-- RICHIESTA DATA 1 --
Rispondi a queste domande sulla sezione del documento:
(a) Fino a quando, almeno, Renzi vorrebbe chiedere una "proroga" al capo dello Stato?
(b) Quali sono i due pilastri comuni su cui entrambi stanno edificando i loro mandati?
(c) A quale cerimonia ha partecipato il capo dello Stato?

-- SEZIONE DEL DOCUMENTO --
########################################

Eppure qualcosa nei prossimi mesi può cambiare. Matteo Renzi, infatti, consapevole dei progetti quirinalizi ha iniziato a prendere in considerazione una nuova possibilità: chiedere al capo dello Stato una sorta di “proroga”. Almeno fino al prossimo maggio.
Tra l’inquilino del Colle e il presidente del consiglio è come se fosse scoccata una scintilla. In questi quattro mesi è stata costruita un’intesa su cui pochi avrebbero scommesso. Una strana alchimia tra il veterano e il più giovane rappresentante delle nostre Istituzioni che produce una singolare emulsione di sintonie e affinità.
Un feeling che sta spingendo proprio il presidente del consiglio a formulare un invito inatteso: «Restare al Quirinale ancora per un altro po’». Qualche mese in più dopo la conclusione del semestre italiano dell’Ue.
Napolitano ancora non sa nulla di questa idea, né intende stimolarla. Anzi, per il momento non vede cambiamenti nei suoi piani. Ma Palazzo Chigi scommette proprio su questa “strana intesa”. Entrambi infatti stanno edificando i loro rispettivi mandati sue due pilastri comuni: le riforme e l’Europa. Lo fanno con storie e caratteri diversi. È come se improvvisamente gli opposti si attraessero. Napolitano, infatti, dopo l’insistenza con cui si è battuto per dare stabilità al Paese e per restituire un ordine ai nostri conti pubblici con i governi Monti e Letta, considera queste le tessere per completare e rifinire il mosaico della sua missione.
Le riforme, quella costituzionale e quella elettorale, costituiscono un’urgenza per entrambi. Per il premier si tratta di un «cambiamento» irrinunciabile. Di una sfida lanciata sull’onda della rottamazione e del superamento di una «palude » ormai insopportabile. Per il presidente della Repubblica di una esigenza di fluidità nel sistema istituzionale a questo punto improcrastinabile.
Anche l’Europa rappresenta una sorta di passione convergente.
Entrambi sono convinti che l’Italia — soprattutto dopo le ultime elezioni — possa giocare un ruolo da protagonista nell’Unione. Il capo del governo spera di poterlo far valere anche a livello personale. Non è allora un caso che Napolitano sia diventato in questi mesi il primo consigliere di Renzi sul terreno della politica internazionale e comunitaria. Non si tratta solo di un compito istituzionale, ma di qualcosa di più. Basti pensare che il segretario
del Pd ha salutato con entusiasmo la partecipazione del capo dello Stato alla cerimonia per i 70 anni dello sbarco in Normandia. E non ha frenato l’ipotesi che lì prendesse parte — in caso di necessità — anche ad un summit più operativo con Obama e gli altri leader europei. L’esperienza da europarlamentare, da “ministro” degli esteri del Pci, profondo conoscitore della famiglia socialista, viene in effetti considerata irrinunciabile dal presidente del consiglio. «Sicuramente — ripete da tempo — è il più bravo di tutti noi».

########################################

-- RICHIESTA DATA 2 --
Nei record, sostituisci "kingdom" con "regno" nel tratto che va dalla riga contenente "scientific name: Bothriochloa ischaemum" fino alla fine dei record, estremi inclusi. Riporta solo queste righe senza le immagini e lascia invariato tutto il resto.

########################################

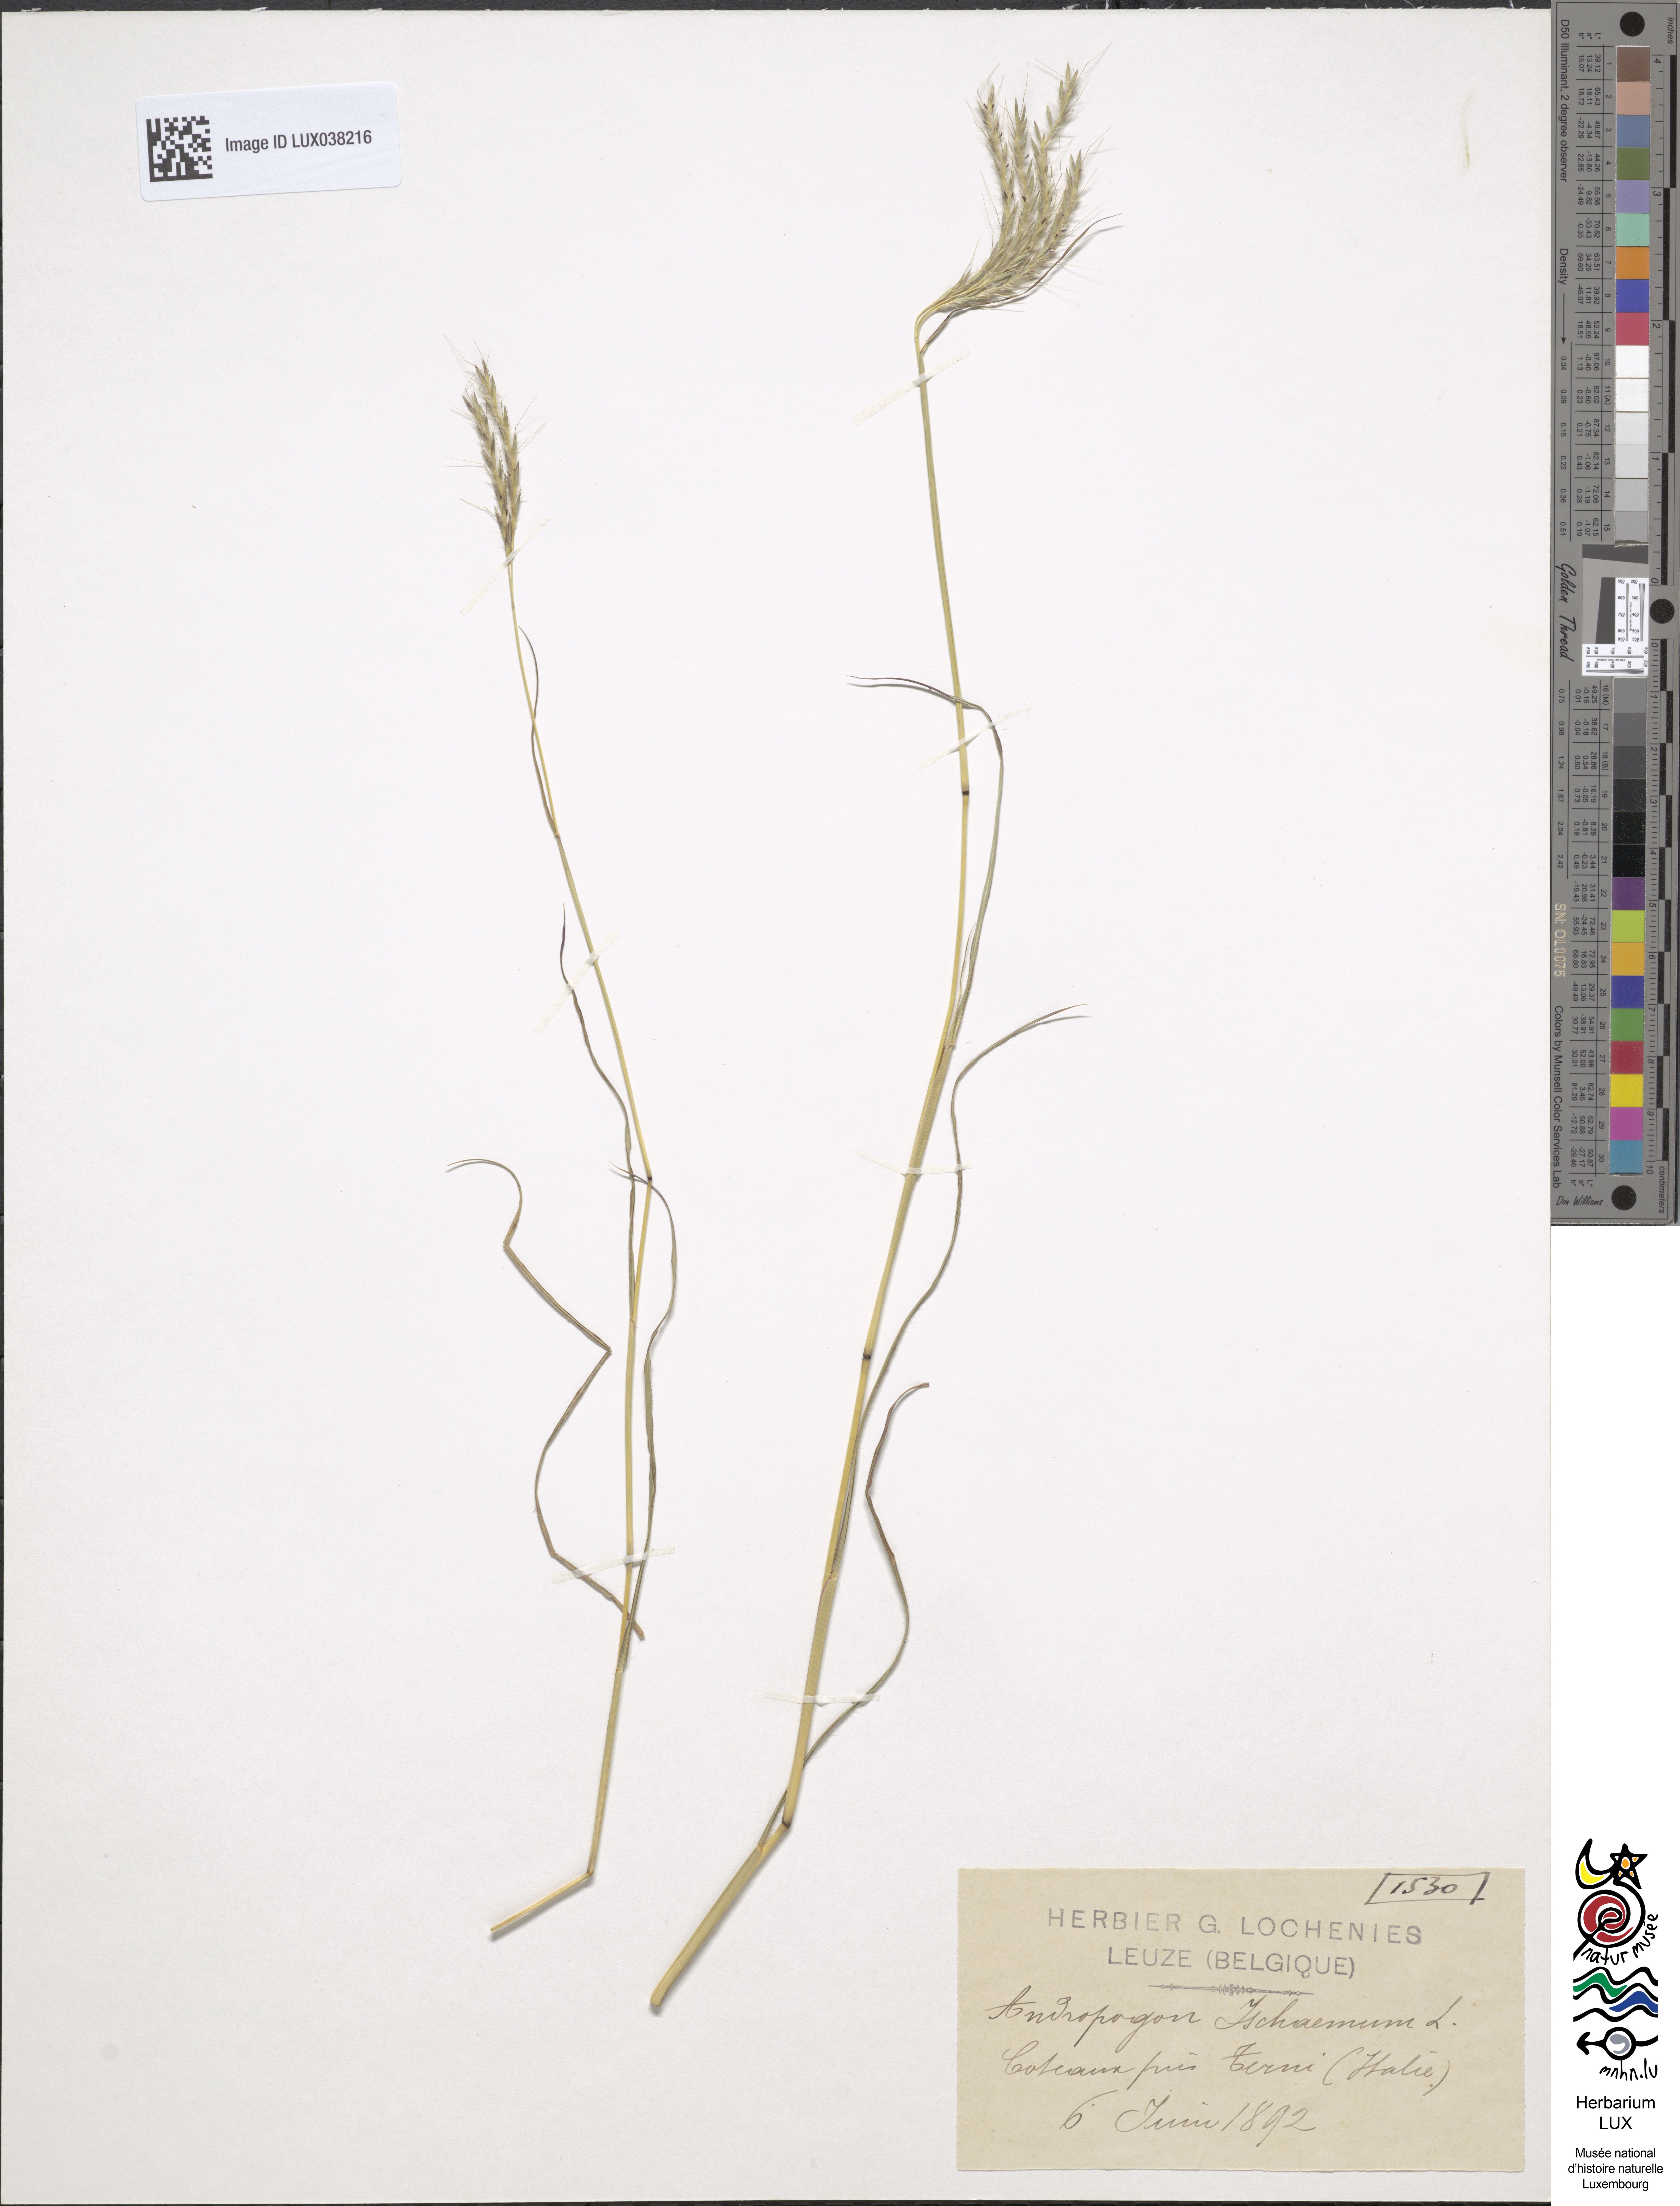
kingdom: Plantae
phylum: Tracheophyta
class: Liliopsida
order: Poales
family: Poaceae
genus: Bothriochloa
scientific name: Bothriochloa ischaemum
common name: Yellow bluestem
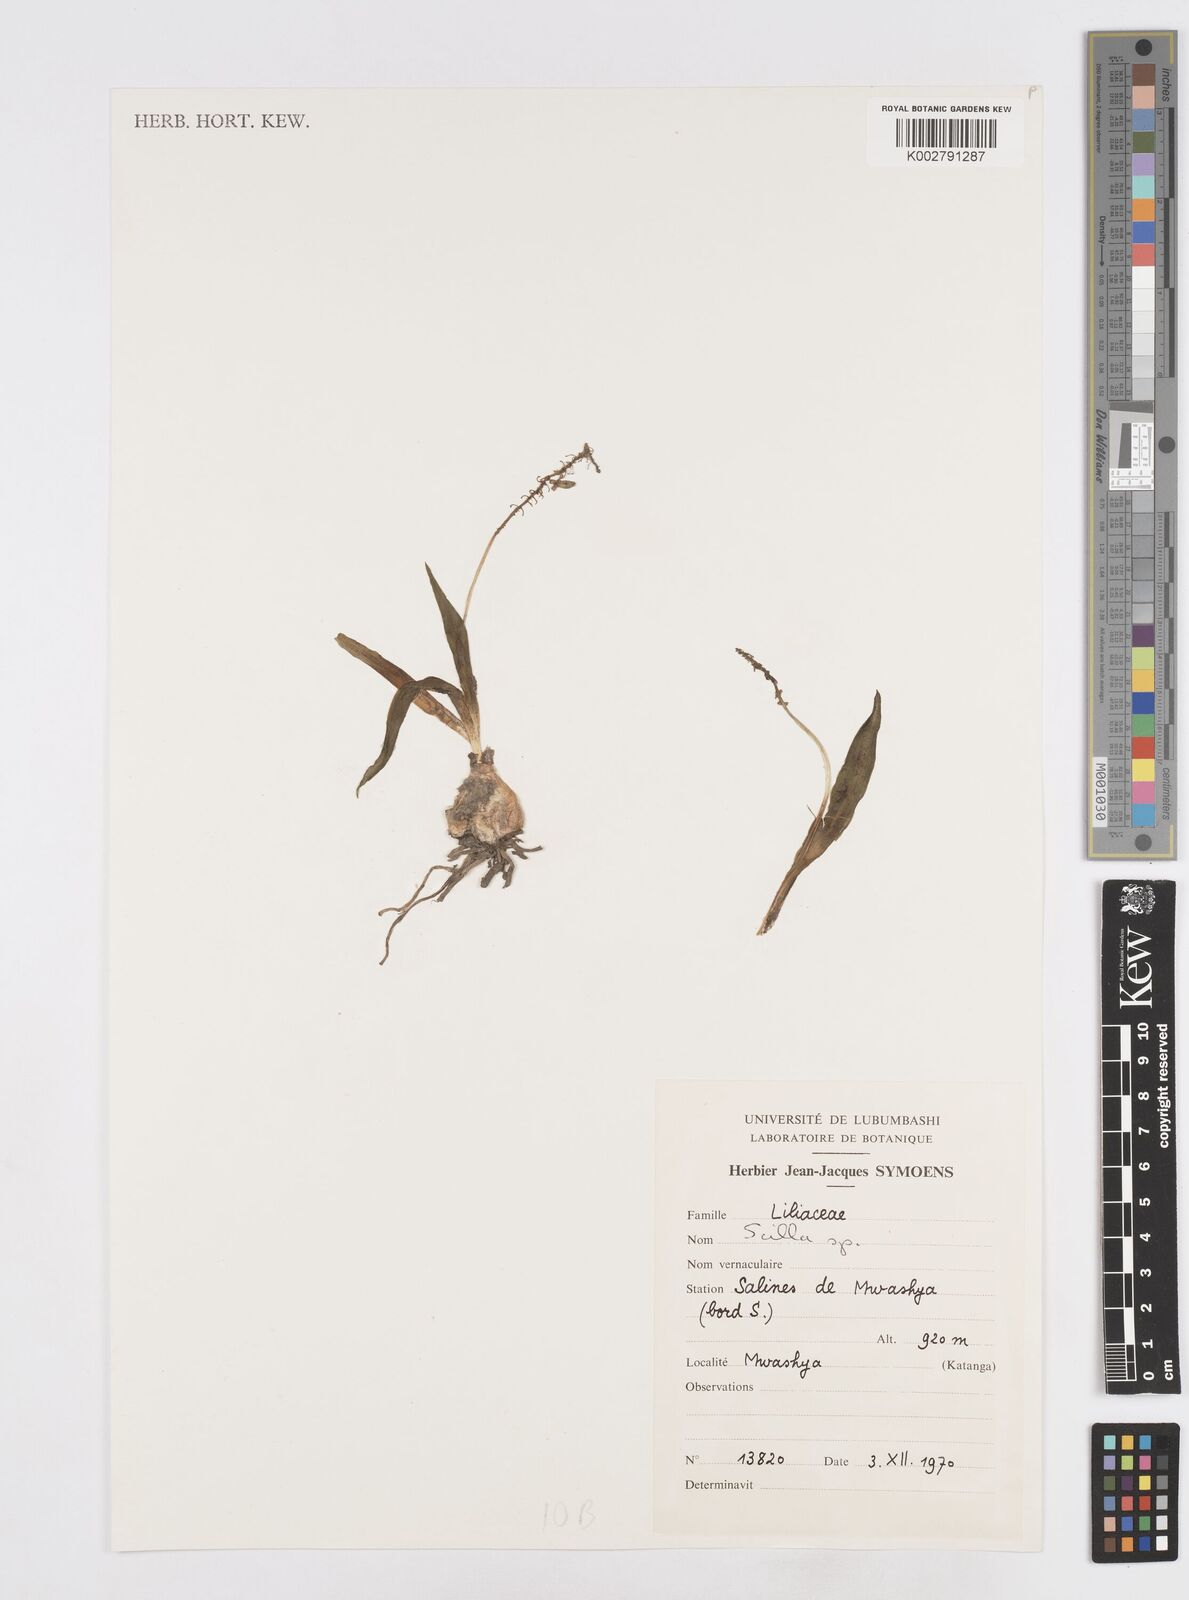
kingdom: Plantae
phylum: Tracheophyta
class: Liliopsida
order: Asparagales
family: Asparagaceae
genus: Scilla
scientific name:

########################################

-- OUTPUT ATTESO 1 --
(a) Almeno fino al prossimo maggio.
(b) Le riforme e l'Europa.
(c) La cerimonia per i 70 anni dello sbarco in Normandia.

-- OUTPUT ATTESO 2 --
scientific name: Bothriochloa ischaemum
common name: Yellow bluestem
regno: Plantae
phylum: Tracheophyta
class: Liliopsida
order: Asparagales
family: Asparagaceae
genus: Scilla
scientific name:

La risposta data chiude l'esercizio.